Insider Brief
- CHARM Therapeutics raised $80 million in an oversubscribed Series B round to develop a new generation of menin inhibitors for acute myeloid leukemia (AML).
- The funding was co-led by New Enterprise Associates and SR One, with participation from NVIDIA and existing investors OrbiMed, F-Prime, and Khosla Ventures.
- CHARM’s proprietary DragonFold AI platform has produced a candidate active against resistance mutations that undermine first-generation menin inhibitors.
CHARM Therapeutics announced the close of an $80 million Series B financing round to accelerate development of its next-generation menin inhibitor into clinical trials, according to a news release. The company, headquartered in Cambridge, U.K., is targeting acute myeloid leukemia, a blood cancer with limited treatment options and poor patient outcomes.
Menin inhibitors have emerged as one of the most promising therapies for acute myeloid leukemia, or AML, disrupting a cancer-driving interaction between menin and the KMT2A gene. First-generation menin inhibitors, including revumenib, gained clinical validation by triggering differentiation and death of leukemic cells. But rapid emergence of resistance mutations has undercut their long-term effectiveness, often leading to relapse.

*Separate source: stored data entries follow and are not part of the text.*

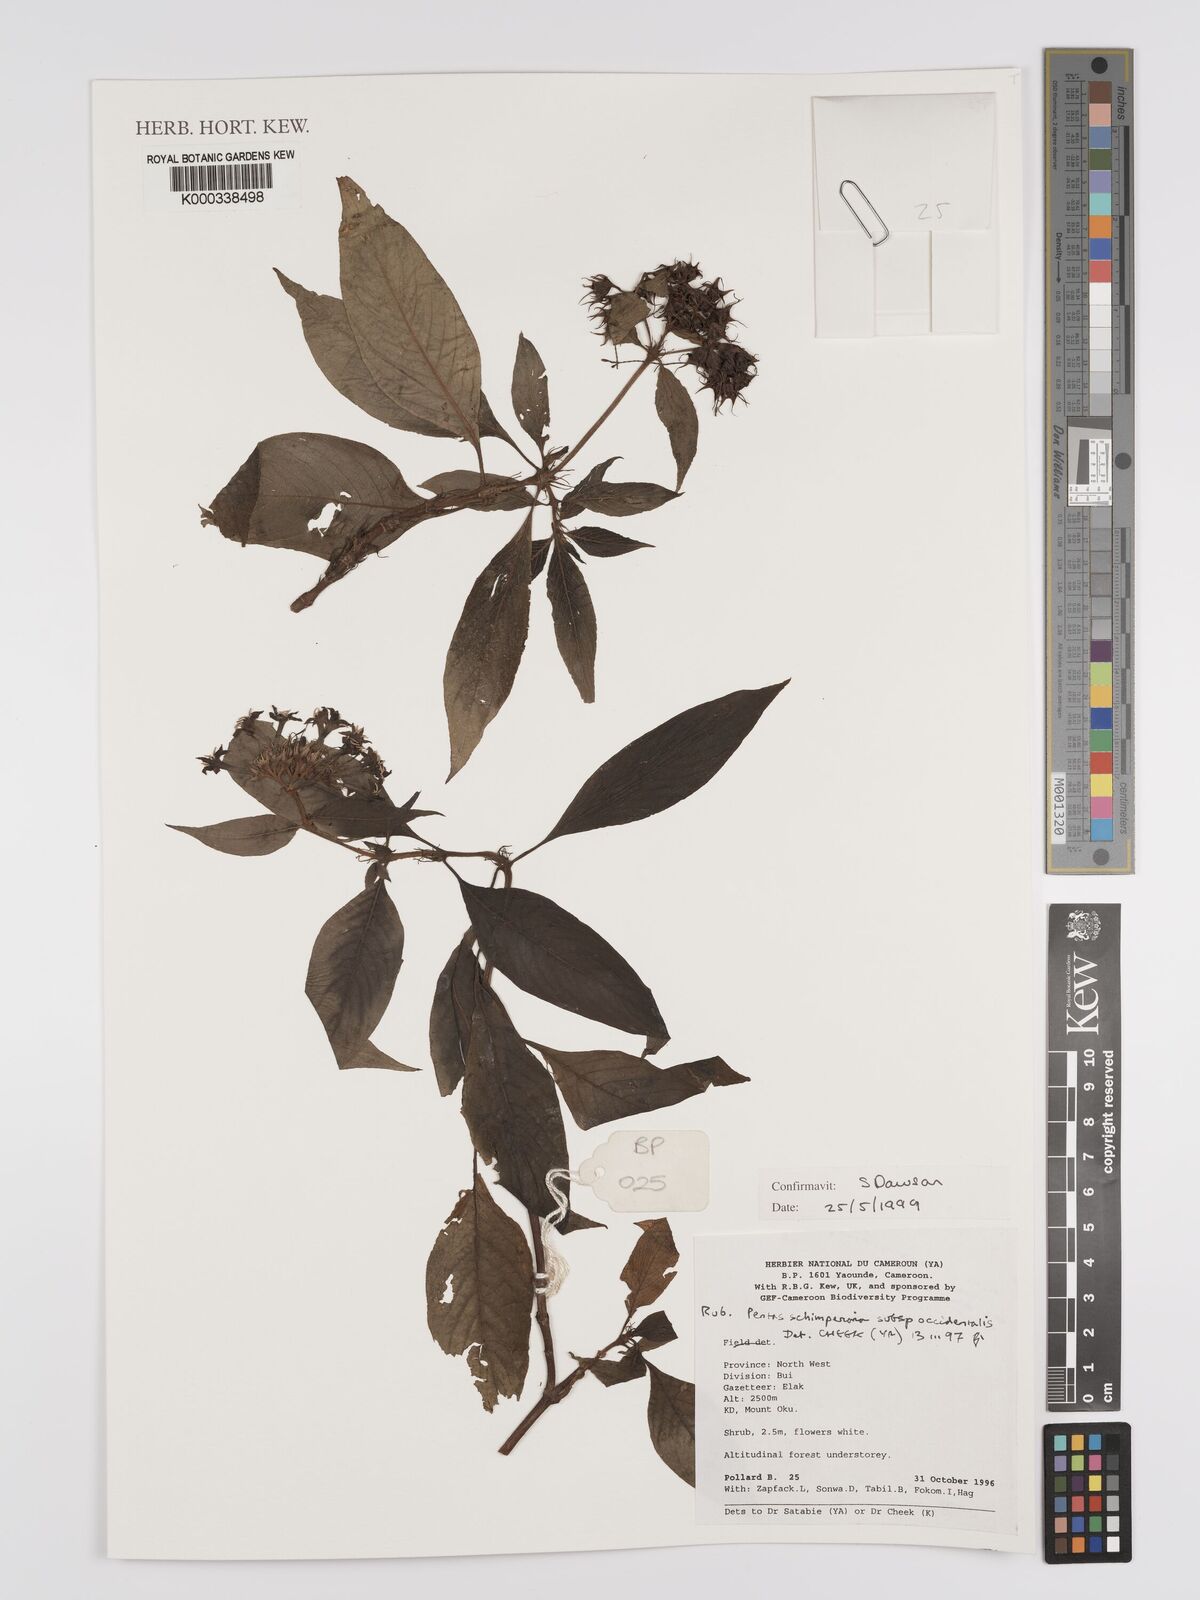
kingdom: Plantae
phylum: Tracheophyta
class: Magnoliopsida
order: Gentianales
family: Rubiaceae
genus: Phyllopentas
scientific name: Phyllopentas schimperi
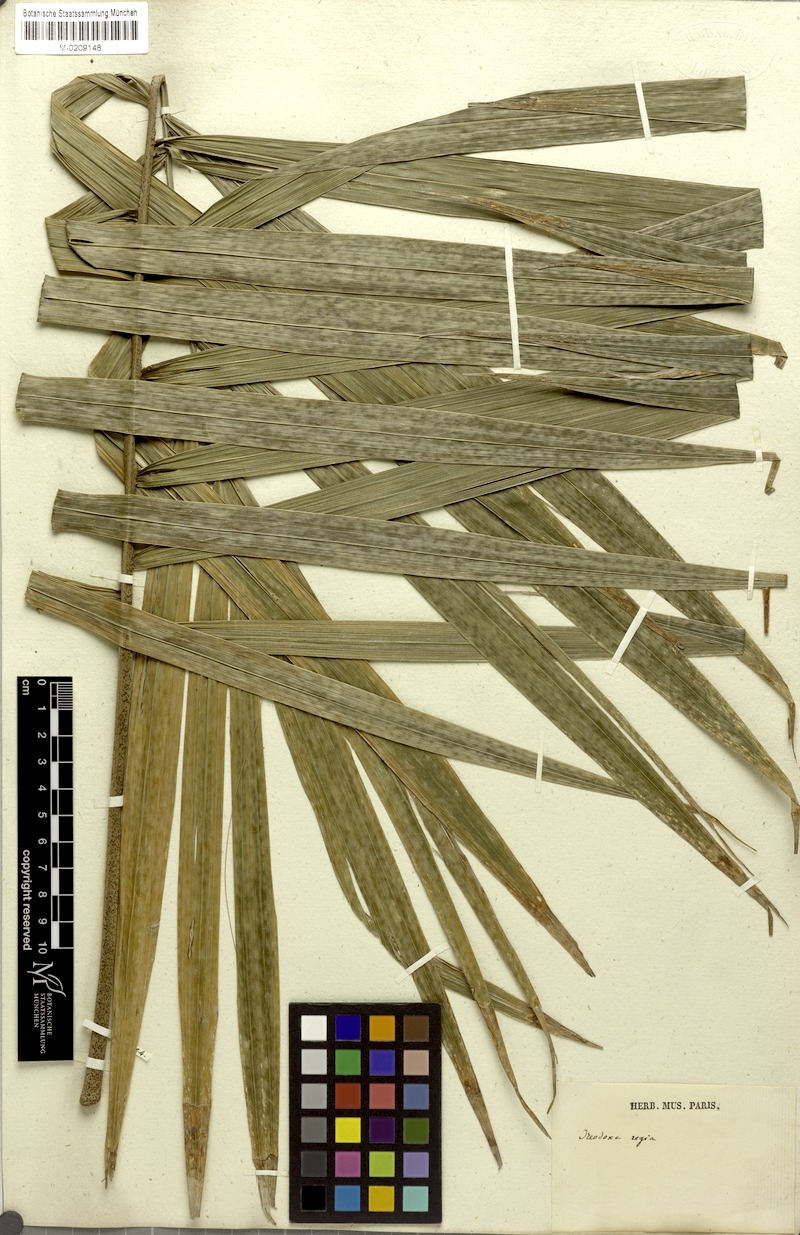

CHARM aims to solve this problem with molecules engineered to retain potency against all publicly described resistance mutations. The company’s lead compound, discovered using its AI-enabled protein–ligand co-folding platform DragonFold, has shown robust tumor regression in preclinical models.
Backing From Global Investors
The financing was co-led by New Enterprise Associates (NEA) and SR One, two leading life sciences venture firms, according to the release. Additional support came from NVIDIA, which has increased its presence in AI-driven drug discovery, and existing investors OrbiMed, F-Prime, and Khosla Ventures.
The round was oversubscribed, underscoring investor confidence in CHARM’s approach to overcoming the limitations of first-generation therapies. The proceeds will support clinical development, with first-in-human trials expected to begin early next year.
Addressing Clinical Limitations
First-generation menin inhibitors have also faced safety and pharmacological hurdles. Some require high doses, raising concerns about drug–drug interactions and QTc interval prolongation, a cardiac risk that can complicate treatment. CHARM’s candidate is designed to avoid these pitfalls. Preclinical data suggest efficacy at lower doses without increasing QTc risk and without inhibiting enzymes that contribute to drug interactions.
If confirmed in the clinic, these features could translate into safer and more durable therapies for AML patients who often face rapid disease progression.
Strategic Board Appointments
In parallel with its financing, the release also detailed changes to CHARM’s governance. Briggs Morrison, M.D., was appointed non-executive director, bringing direct experience from his time leading Syndax, the developer of the first FDA-approved menin inhibitor.
Kim Blackwell, M.D., a seasoned oncology executive, also joins as non-executive director to support clinical strategy. Investor representatives Matthew McAviney, M.D., of NEA, and Mahesh Kudari, M.D., of SR One, will join the board to align capital strategy with CHARM’s clinical plans.
Voices From the Industry
Gary D. Glick, Ph.D., Executive Chair of CHARM, said the financing validates the company’s AI-driven approach: current menin inhibitors “are fundamentally limited by the rapid emergence of resistance mutations that cause treatment failure,” while CHARM’s next-generation inhibitors are “specifically designed to overcome these resistance mutations and deliver the durable responses that patients need.”
NEA’s McAviney added that strong preclinical data and a clear development path “make CHARM well positioned to drive meaningful impact for patients facing treatment-resistant cancers.” Kudari of SR One emphasized the role of DragonFold in rapidly identifying inhibitors active against resistant mutations.
About Menin Inhibitors in AML
AML is driven by multiple genetic and epigenetic abnormalities. One well-established driver is the interaction of menin with KMT2A, which normally regulates transcription and differentiation. In leukemia, the menin–KMT2A complex up-regulates genes that fuel malignancy.
Menin inhibitors block this binding, restoring normal gene regulation and triggering cancer cell death. Clinical data from first-generation therapies have confirmed the value of this approach, but resistance mutations and safety concerns have limited outcomes. CHARM is betting its AI-designed molecules can unlock the full potential of menin inhibition.